According to the glucose monitoring system provided by the present invention, optionally, the processing module obtains a glucose concentration curve based on the glucose data and smoothes the glucose concentration curve. In this case, the glucose monitoring system can display a smoother glucose dynamic curve for the subject to be tested or the doctor, which can improve the user experience.

According to the glucose monitoring system provided by the present invention, optionally, the glucose monitoring system further comprises a display module, wherein the display module is configured to display at least one of guidance information, a glucose concentration curve and a fluctuation type, wherein the guidance information comprises the cause of the fluctuation type and guidance information or suggestions related to the exercise behavior. In this case, the subject to be tested or the doctor can observe the glucose data of the subject to be tested in real time, and can obtain the corresponding fluctuation type and guidance information or suggestions without the need for analysis and evaluation by the doctor.

According to the glucose monitoring system provided by the present invention, optionally, the glucose monitoring system further comprises a storage module, and the storage module is configured to store the glucose data. In this case, the glucose monitoring system can store glucose data of more days or exercise moments, and can compare glucose data of multiple days or multiple exercise moments to provide more reference information to the subject to be tested or the doctor.

According to the glucose monitoring system provided by the present invention, optionally, the sensor module is used to obtain the glucose concentration in the interstitial fluid, and the sensor module obtains the glucose concentration at a preset frequency. In this case, the interstitial fluid glucose concentration that can be measured by the glucose monitoring system has a good correlation with the venous glucose concentration and the finger glucose concentration, and can be used as an auxiliary glucose monitoring means to improve the measurement accuracy.

According to the glucose monitoring system provided by the present invention, optionally, the input module, the processing module and the display module are integrated into a mobile terminal device, and the mobile terminal device has a software program, and the software program is configured to input exercise time through the input module, obtain fluctuation type and guidance information through the processing module, and display guidance information through the display module.
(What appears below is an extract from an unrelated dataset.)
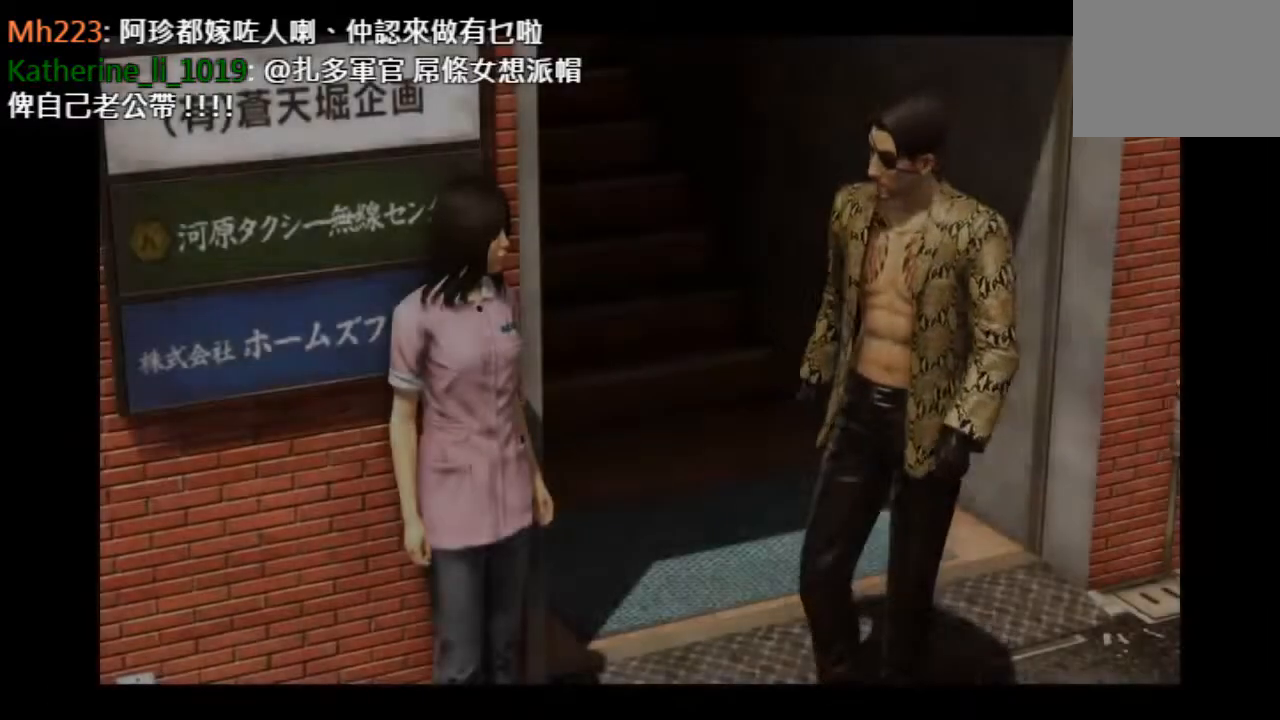
Gameplay with a controller (PlayStation layout); each line is a JSON object with the inputs held at the frame after it (dt_ms = milliseconds from this image to that frame). "events" lists button and stick changes between this image and that frame as [ms after this image, input, new state], when the widget could be followed in between.
{"dt_ms": 501, "buttons": [], "left_stick": "left", "right_stick": "center", "events": [[84, "left_stick", "up-left"], [250, "left_stick", "left"]]}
In this case, the subject to be tested can monitor its own glucose concentration in real time through such a convenient way as the mobile terminal device, and can obtain corresponding guidance suggestions to improve the quality of life.

According to the glucose monitoring system provided by the present invention, optionally, the processing module classifies the fluctuation type of glucose concentration based on classification conditions related to glucose concentration, the classification conditions including a first classification condition, a second classification condition, a third classification condition, and a fourth classification condition, the first classification condition being that the first glucose fluctuation amplitude is not less than a first preset value; the second classification condition being that the second glucose fluctuation amplitude is not less than a second preset value; the third classification condition being that the first peak value of the glucose data appears within a preset time after the exercise time; and the fourth classification condition being that the glucose concentration corresponding to the exercise detection point is not less than a third preset value.

In this case, the glucose monitoring system can more quickly obtain the fluctuation type corresponding to the glucose concentration of the subject under test at a certain exercise time according to the classified conditions in the processing module and provide corresponding guidance information or suggestions in a timely manner.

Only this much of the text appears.